• **Exercise material**
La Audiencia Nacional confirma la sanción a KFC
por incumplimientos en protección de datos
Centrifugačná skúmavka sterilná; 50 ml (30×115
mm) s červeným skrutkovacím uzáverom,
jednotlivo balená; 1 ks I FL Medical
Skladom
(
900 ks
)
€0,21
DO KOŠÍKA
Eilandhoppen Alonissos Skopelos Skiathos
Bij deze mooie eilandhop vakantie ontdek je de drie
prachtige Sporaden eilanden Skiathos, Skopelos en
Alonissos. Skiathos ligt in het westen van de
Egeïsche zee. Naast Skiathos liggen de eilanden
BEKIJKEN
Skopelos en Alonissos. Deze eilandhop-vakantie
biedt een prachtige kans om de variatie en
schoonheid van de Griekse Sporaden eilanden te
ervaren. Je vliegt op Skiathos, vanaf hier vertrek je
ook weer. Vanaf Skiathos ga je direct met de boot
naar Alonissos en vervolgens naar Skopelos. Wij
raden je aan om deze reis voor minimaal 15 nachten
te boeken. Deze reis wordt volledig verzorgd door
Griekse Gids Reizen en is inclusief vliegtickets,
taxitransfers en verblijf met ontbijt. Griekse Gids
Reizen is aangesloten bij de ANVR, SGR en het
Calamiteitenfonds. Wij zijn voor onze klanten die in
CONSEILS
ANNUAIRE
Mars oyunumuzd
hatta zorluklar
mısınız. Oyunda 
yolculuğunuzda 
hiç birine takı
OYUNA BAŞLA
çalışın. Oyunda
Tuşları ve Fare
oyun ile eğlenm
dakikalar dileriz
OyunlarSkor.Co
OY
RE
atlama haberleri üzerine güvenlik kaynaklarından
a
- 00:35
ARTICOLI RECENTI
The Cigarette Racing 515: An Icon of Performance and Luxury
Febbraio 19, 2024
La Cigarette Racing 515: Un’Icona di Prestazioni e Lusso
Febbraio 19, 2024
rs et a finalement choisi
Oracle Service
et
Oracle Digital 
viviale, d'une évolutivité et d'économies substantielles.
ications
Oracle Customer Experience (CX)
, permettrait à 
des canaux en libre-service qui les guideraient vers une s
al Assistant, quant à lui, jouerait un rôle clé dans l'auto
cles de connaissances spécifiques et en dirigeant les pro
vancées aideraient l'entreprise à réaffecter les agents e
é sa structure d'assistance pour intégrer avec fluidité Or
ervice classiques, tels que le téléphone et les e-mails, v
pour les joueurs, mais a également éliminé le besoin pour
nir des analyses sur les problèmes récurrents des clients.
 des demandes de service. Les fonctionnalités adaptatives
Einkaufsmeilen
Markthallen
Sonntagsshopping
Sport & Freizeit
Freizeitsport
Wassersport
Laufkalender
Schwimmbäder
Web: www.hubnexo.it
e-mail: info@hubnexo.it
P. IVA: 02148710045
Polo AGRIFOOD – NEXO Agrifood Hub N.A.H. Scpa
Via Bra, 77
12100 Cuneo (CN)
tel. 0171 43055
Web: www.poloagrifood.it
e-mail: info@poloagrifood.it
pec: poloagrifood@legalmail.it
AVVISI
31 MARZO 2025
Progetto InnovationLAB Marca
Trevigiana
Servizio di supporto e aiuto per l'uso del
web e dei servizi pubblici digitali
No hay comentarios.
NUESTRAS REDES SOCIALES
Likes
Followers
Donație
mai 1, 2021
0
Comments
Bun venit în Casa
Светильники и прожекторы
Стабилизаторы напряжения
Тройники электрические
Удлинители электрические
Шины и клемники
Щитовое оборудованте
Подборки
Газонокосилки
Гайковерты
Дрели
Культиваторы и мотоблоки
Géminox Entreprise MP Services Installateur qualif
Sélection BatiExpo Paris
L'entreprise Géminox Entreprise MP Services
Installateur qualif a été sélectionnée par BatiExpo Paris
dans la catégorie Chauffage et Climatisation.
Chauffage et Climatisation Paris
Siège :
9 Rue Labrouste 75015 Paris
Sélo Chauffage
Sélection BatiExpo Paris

• **What to work on**
The records above must be printed again in full, exactly as written.

• **Output for this task**
La Audiencia Nacional confirma la sanción a KFC
por incumplimientos en protección de datos
Centrifugačná skúmavka sterilná; 50 ml (30×115
mm) s červeným skrutkovacím uzáverom,
jednotlivo balená; 1 ks I FL Medical
Skladom
(
900 ks
)
€0,21
DO KOŠÍKA
Eilandhoppen Alonissos Skopelos Skiathos
Bij deze mooie eilandhop vakantie ontdek je de drie
prachtige Sporaden eilanden Skiathos, Skopelos en
Alonissos. Skiathos ligt in het westen van de
Egeïsche zee. Naast Skiathos liggen de eilanden
BEKIJKEN
Skopelos en Alonissos. Deze eilandhop-vakantie
biedt een prachtige kans om de variatie en
schoonheid van de Griekse Sporaden eilanden te
ervaren. Je vliegt op Skiathos, vanaf hier vertrek je
ook weer. Vanaf Skiathos ga je direct met de boot
naar Alonissos en vervolgens naar Skopelos. Wij
raden je aan om deze reis voor minimaal 15 nachten
te boeken. Deze reis wordt volledig verzorgd door
Griekse Gids Reizen en is inclusief vliegtickets,
taxitransfers en verblijf met ontbijt. Griekse Gids
Reizen is aangesloten bij de ANVR, SGR en het
Calamiteitenfonds. Wij zijn voor onze klanten die in
CONSEILS
ANNUAIRE
Mars oyunumuzd
hatta zorluklar
mısınız. Oyunda 
yolculuğunuzda 
hiç birine takı
OYUNA BAŞLA
çalışın. Oyunda
Tuşları ve Fare
oyun ile eğlenm
dakikalar dileriz
OyunlarSkor.Co
OY
RE
atlama haberleri üzerine güvenlik kaynaklarından
a
- 00:35
ARTICOLI RECENTI
The Cigarette Racing 515: An Icon of Performance and Luxury
Febbraio 19, 2024
La Cigarette Racing 515: Un’Icona di Prestazioni e Lusso
Febbraio 19, 2024
rs et a finalement choisi
Oracle Service
et
Oracle Digital 
viviale, d'une évolutivité et d'économies substantielles.
ications
Oracle Customer Experience (CX)
, permettrait à 
des canaux en libre-service qui les guideraient vers une s
al Assistant, quant à lui, jouerait un rôle clé dans l'auto
cles de connaissances spécifiques et en dirigeant les pro
vancées aideraient l'entreprise à réaffecter les agents e
é sa structure d'assistance pour intégrer avec fluidité Or
ervice classiques, tels que le téléphone et les e-mails, v
pour les joueurs, mais a également éliminé le besoin pour
nir des analyses sur les problèmes récurrents des clients.
 des demandes de service. Les fonctionnalités adaptatives
Einkaufsmeilen
Markthallen
Sonntagsshopping
Sport & Freizeit
Freizeitsport
Wassersport
Laufkalender
Schwimmbäder
Web: www.hubnexo.it
e-mail: info@hubnexo.it
P. IVA: 02148710045
Polo AGRIFOOD – NEXO Agrifood Hub N.A.H. Scpa
Via Bra, 77
12100 Cuneo (CN)
tel. 0171 43055
Web: www.poloagrifood.it
e-mail: info@poloagrifood.it
pec: poloagrifood@legalmail.it
AVVISI
31 MARZO 2025
Progetto InnovationLAB Marca
Trevigiana
Servizio di supporto e aiuto per l'uso del
web e dei servizi pubblici digitali
No hay comentarios.
NUESTRAS REDES SOCIALES
Likes
Followers
Donație
mai 1, 2021
0
Comments
Bun venit în Casa
Светильники и прожекторы
Стабилизаторы напряжения
Тройники электрические
Удлинители электрические
Шины и клемники
Щитовое оборудованте
Подборки
Газонокосилки
Гайковерты
Дрели
Культиваторы и мотоблоки
Géminox Entreprise MP Services Installateur qualif
Sélection BatiExpo Paris
L'entreprise Géminox Entreprise MP Services
Installateur qualif a été sélectionnée par BatiExpo Paris
dans la catégorie Chauffage et Climatisation.
Chauffage et Climatisation Paris
Siège :
9 Rue Labrouste 75015 Paris
Sélo Chauffage
Sélection BatiExpo Paris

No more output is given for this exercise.